According to the Merriam-Webster Dictionary, technology is “a manner of accomplishing a task especially using technical processes, methods, or knowledge.” And for the latest issue of RACER magazine (No. 307 Fall 2020), our annual Technology Issue, it’s the tasks to be accomplished, not just the processes and methods, that are of particular interest to us.
For Formula 1, those tasks include improving the racing it delivers and leveling the playing field among its teams, as well as reducing budgets from crazy to merely eye-watering.
The technology part of that? Instigating a new set of regulations for 2022 that limit certain technologies, push others to a position of prominence, and allow just enough room for original thinking in just enough areas of car design that F1 doesn’t cut loose from the DNA that’s kept it at the pinnacle of racing for 70 years.
Longer term, F1 must also determine what it wants its next generation of power units to be. That not only involves taking the long view on where it thinks the larger automotive landscape will be in a decade, two decades, or more, but how relevant it wants to be within that landscape.
For the new-for-2021 Extreme E series, the task is to raise global awareness for action to combat climate change and promote a low-carbon future, while delivering must-see action from the world’s first all-electric off-road racing championship.
Those are lofty goals for any series, but Extreme E’s founder is Alejandro Agag, the guy behind the burgeoning FIA Formula E Championship. His track record says he’s someone to take seriously and, as he explains, motorsports has to be part of the solution if it wants to remain relevant – that word again – in the years ahead.
For the two most important sports car racing sanctioning bodies, FIA/ACO and IMSA, the task isn’t just to make two new sets of technical regulations for their respective headliner classes a success in isolation, but to coerce two approaches and philosophies (and timescales) to play nice with each other.
Both sets of regs are interesting and worthy answers, but to very different questions. On the FIA/ACO side, Le Mans Hypercar is the successor to the LMP1 Hybrids that ruled the WEC for a glorious decade of cutting-edge hybrid technology and unfettered budgets. LMH aims to fetter the budgets without killing original thinking.
For IMSA, LMDh will supersede its proven and successful DPi model. While LMDh maintains some of the core tenets of DPi and expands upon others, it will bring in a spec hybrid system, but at an overall program price expected to be a fraction of going the LMH route.
On paper, it looks like a big ask to have the two classes race competitively against each other at the 24 Hours of Le Mans or the Rolex 24 At Daytona, but the challenge has been accepted by the technical teams on both sides of the Atlantic.
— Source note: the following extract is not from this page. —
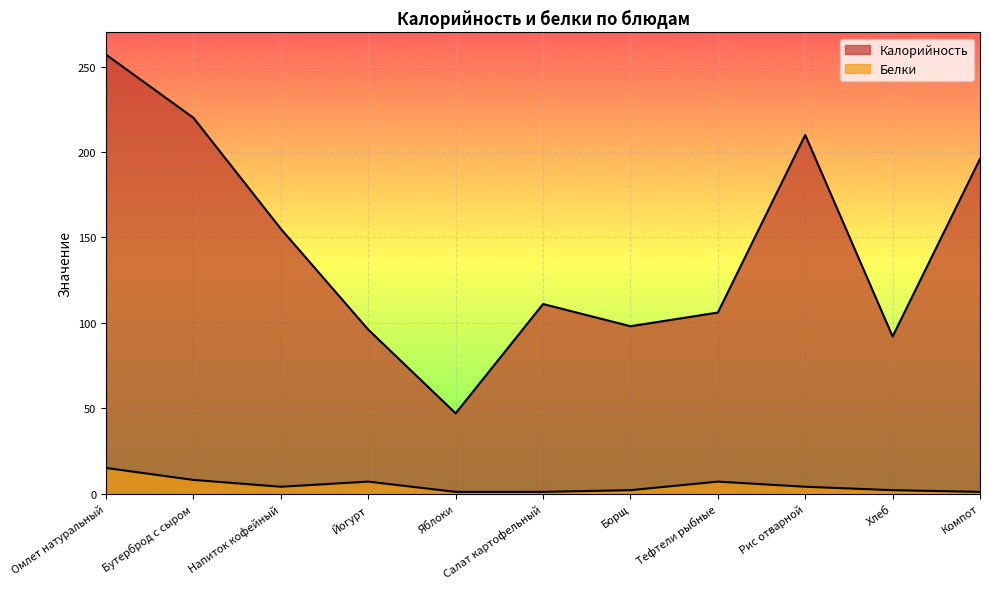

True or false: Калорийность and Белки intersect in this chart.

False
By the way, you’ve probably noticed that 2022-spec F1 cars aren’t breaking cover just yet, while actual LMDh machinery won’t be coming to a race track near you until 2023. Cue another mighty effort from RACER’s in-house artist Paul Laguette, starting with our cover illustration. His renderings of what we might expect a new breed of F1 and prototype sports cars to look like certainly got us excited. How much the real things will differ remains to be seen, but for now we like where this is going.
Add in an exclusive interview with 2020 NTT IndyCar Series champ Scott Dixon, an inside take from J.R. Todd on what it’s like to drive an 11,000hp NHRA Funny Car, the latest on Lewis Hamilton’s F1 record-breaking ways, plus some timely ideas for holiday gifts, and we hope you enjoy RACER No. 307.